= Quota Count system =

Anti-noise system in the United Kingdom

Quota Count is a system used in the UK by London's Heathrow, Gatwick, Stansted and Birmingham airports to limit the amount of noise generated by aircraft movements at night time (23:30–06:00).

== Description ==
From 1962 until 1993, operations at Heathrow were subject to a simple limit on the number of aircraft movements that were allowed to take place during the night period.

In 1993 a new Quota Count system was introduced based on aircraft noise certification data. Each aircraft type is classified and awarded a quota count (QC) value depending on the amount of noise it generated under controlled certification conditions. The quieter the aircraft the smaller the QC value. Aircraft are classified separately for landing and take-off. Take-off quota count values are based on the average of the certificated flyover and sideline noise levels at maximum take-off weight, with 1.75 EPNdB added for Chapter 2 aircraft. Landing quota count values are based on the certificated approach noise level at maximum landing weight minus 9.0 EPNdB.

Aircraft were originally divided into six QC bands from 0.5 to 16, but following a review by the Department for Transport a seventh category – Quota Count 0.25 – was added in March 2007 and an eighth category – Quota Count 0.125 – in September 2018.

| Noise classification (effective perceived noise in decibels, EPNdB) | Quota Count |
|---|---|
| Below 81 | Exempt |
| 81–83.9 | 0.125 |
| 84–86.9 | 0.25 |
| 87–89.9 | 0.5 |
| 90–92.9 | 1 |
| 93–95.9 | 2 |
| 96–98.9 | 4 |
| 99–101.9 | 8 |
| Greater than 101.9 | 16 |

The quota count doubles with each increase of 3 dB which corresponds to an approximate doubling of noise power. However, due to the logarithmic nature of human aural perception, this 3 dB change is perceived as only a small change in the noise level.

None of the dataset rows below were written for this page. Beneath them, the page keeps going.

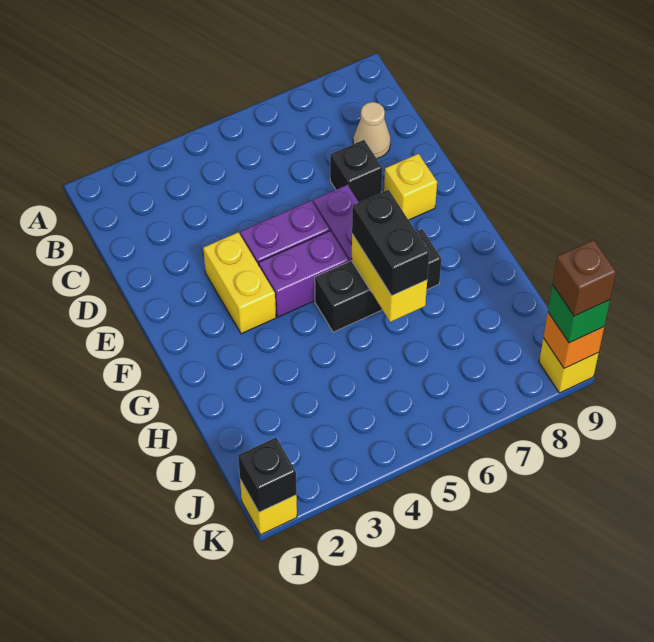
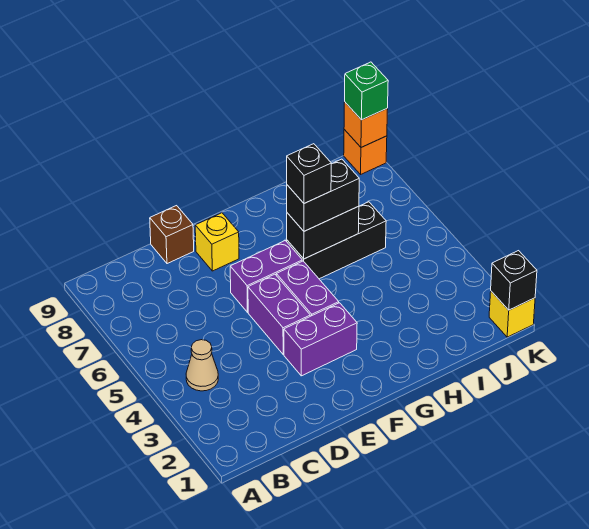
tan cone C8 level 1 -> tan cone B4 level 1
black brick D7 level 1 -> black brick G6 level 4
yellow brick E3:F3 level 1 -> purple brick E3:F3 level 1
black brick G5:G7 level 1 -> black brick G6:I6 level 1
yellow brick G6:H6 level 2 -> black brick G6:H6 level 2
yellow brick K9 level 1 -> orange brick K9 level 1
brown brick K9 level 4 -> brown brick D9 level 1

Airports operating the system have a fixed quota for each of the summer and winter seasons. As each night-time aircraft movement takes place, an amount of this quota is used depending on the classification of the aircraft. For example, the Boeing 747-400 is classed as QC/2 on landing and QC/4 on takeoff, while the larger yet quieter Airbus A380 is rated QC/0.5 on landing and QC/2 on takeoff. Each A380 therefore uses approximately 42% of the quota of a 747, while potentially carrying more passengers, thus providing airlines with an incentive to operate quieter types of aircraft. Field measurements suggest the approach quota allocation for the A380 may be overly generous compared to the older Boeing 747. Rolls-Royce is supporting CAA in understanding the relatively high A380/Trent 900 monitored noise levels.

===Some QC examples===

| Aircraft type | Quota Count |  |
| Departure | Arrival |
| Airbus A320 family | 0.125–1 | 0.125–0.5 |
| Airbus A380 | 2 | 0.5 |
| Boeing 737 Classic | 0.25–0.5 | 1 |
| Boeing 747-400 | 4 | 2 |
| Boeing 747-8 | 2 | 1 |
| Boeing 757-200 | 0.5 | 0.25 |
| Boeing 767-300 | 1–2 | 1 |
| Boeing 777-200ER | 2 | 1 |
| Embraer 145 | 0.25 | 0.25 |

Subject to some limited carry-over provisions, when the airport's quota has been fully used up, no more night-time movements are allowed to take place. In practice, the airport spreads the quota so that it is used evenly across the season.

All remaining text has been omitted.